なぜエロゲーの音楽にはピアニスティックな曲が多いのか?
10年ぶりに「瑠璃の鳥」(「殻ノ少女」)や「さくら」(「さくらむすび」)といった楽曲を聞いてみてまた弾いてみて思ったことがある。【なぜエロゲーの音楽にはピアニスティックな曲が多いのか?】しっかりとした裏付けはあると思うのでそこを今回ゲヲログが解説しよう。あ…間違っても曲は聞いててもゲームそのものはやってませんから!てか価格がフツーに高すぎるので買ってるだけの財力なければ暇もないっていう(笑)。
感情表現とピアノ曲との親和性
まず感情表現にピアノ曲はかなり親和性が高いということが挙げられるだろう。
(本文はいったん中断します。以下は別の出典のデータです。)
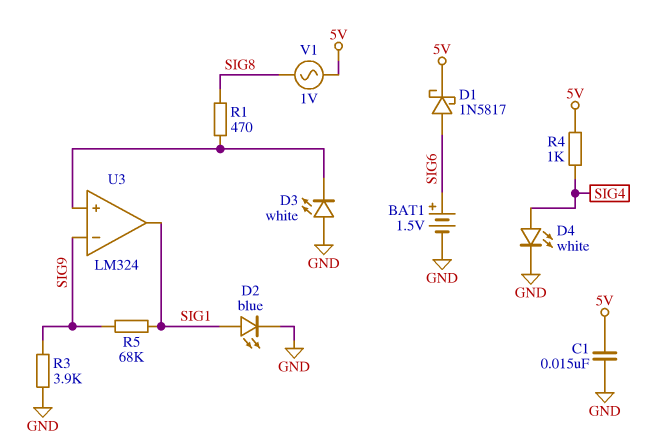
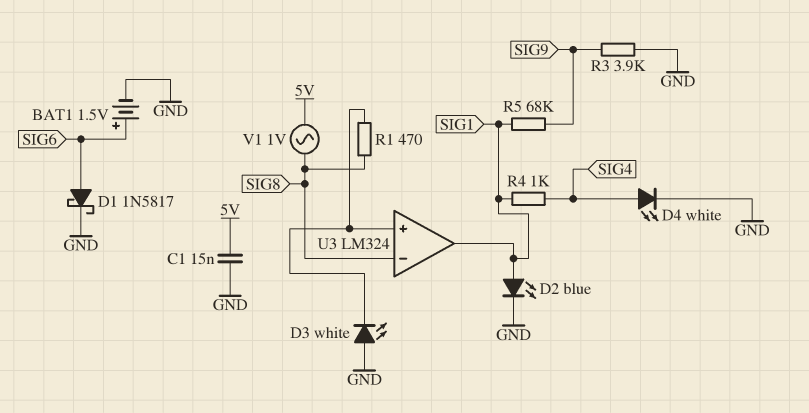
D1: schottky 1N5817 (A SIG6, K 5V) -> schottky 1N5817 (A SIG6, K GND)
R4: 1k (5V, SIG4) -> 1k (SIG1, SIG4)
U3 pin in-: SIG9 -> SIG8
「ピアノは楽器の王様」とはよく言ったものだが確かにそうだ。キャラクターの内面を浮き彫りにする必要があるゲームジャンルがエロゲーでありそれ以外は「存在しない」のである。悲壮感とか高揚感のほかに切ない気持ち・希望のある心持・孤独まで表現の広げ方においてピアノにしかできないレンジがあるというのはクラシック曲でも同じ。簡単にそれらが表現できる。ここがまず第一の理由だろう。
エロゲー黎明期にあった技術的な制約
第二に技術的な制約もある。エロゲーの歴史はかなり深い。多分1990年代までさかのぼれるのではないか?その技術環境下でMIDIという音楽ファイルフォーマットが主流だった時代がある。つまり今でこそAIやボカロといった技術がシナジーを作っていてそれらが既存音楽に対して挑戦状を突き付けているのに対し当時はそれほど技術が進歩してなかった。古典的な方法を取らざるを得なかったのである。またそうした技術の範疇・容量の制約下で最適だったのが単一の音を司るピアノという方法だったわけだ。これが第二の理由だろう。
ADVゲームとしての体験型小説的構造
第三にADVゲームとしての体験構造にも理由を挙げられそうだ。テキスト主体なのでピアノがストーリーに対して邪魔をしないのである。読み物は静かな雰囲気を保つ必要がある。エロゲーもほかならぬ読み物であるべきなので静かな環境で音響が響き渡る必要性が必然的にあるのである。ピアノは単一の音で様々な読み物を表現するに相応しいのでピアノの曲がエロゲーを席巻している現状を昔から作り出してきたわけなのだ。
美的感覚の大局的なありかた
またこのエロゲーの体験構造というものはゲームを巡る美学の問題でもあるだろう。ロマンチズムや知的イメージを付与するためのコンテンツそれ自身がエロゲーであるということにこれは起因している。この要因は美的感覚にゲーム表現の面で優れていて表現の派生がテキストを邪魔しない美的綱渡り状態にあるだろうという論のことだ。つまりエロゲーは教養主義的な側面を否定できないし肯定せざるを得ない。いわば語弊を承知で言えばエロゲー音楽は貴族的な音楽なのである。クラシックの曲調が元来美的表現にあっていてロマン主義のゴシック的路線に相応しいのだ。
まとめと結論
そういったわけでエロゲーには作曲家のルーツを辿ってみてもピアノ・クラシック追加要素あってストリングスの響き渡るシンプルながら奥深き曲調があるのだ。【なぜエロゲーの音楽にはピアニスティックな曲が多いのか?】という疑問を解決するに当たり四つの理由をゲヲログは示せた。一つ目が感情表現との親和性・二つ目が技術的な制約・三つ目がADVゲームとしての体験型小説的構造・四つ目に美的感覚の大局的なありかた…この四つだ。恐らくここに矛盾は(これまでも今後も)あまりないだろう。定説…そういっても過言ではないと思う。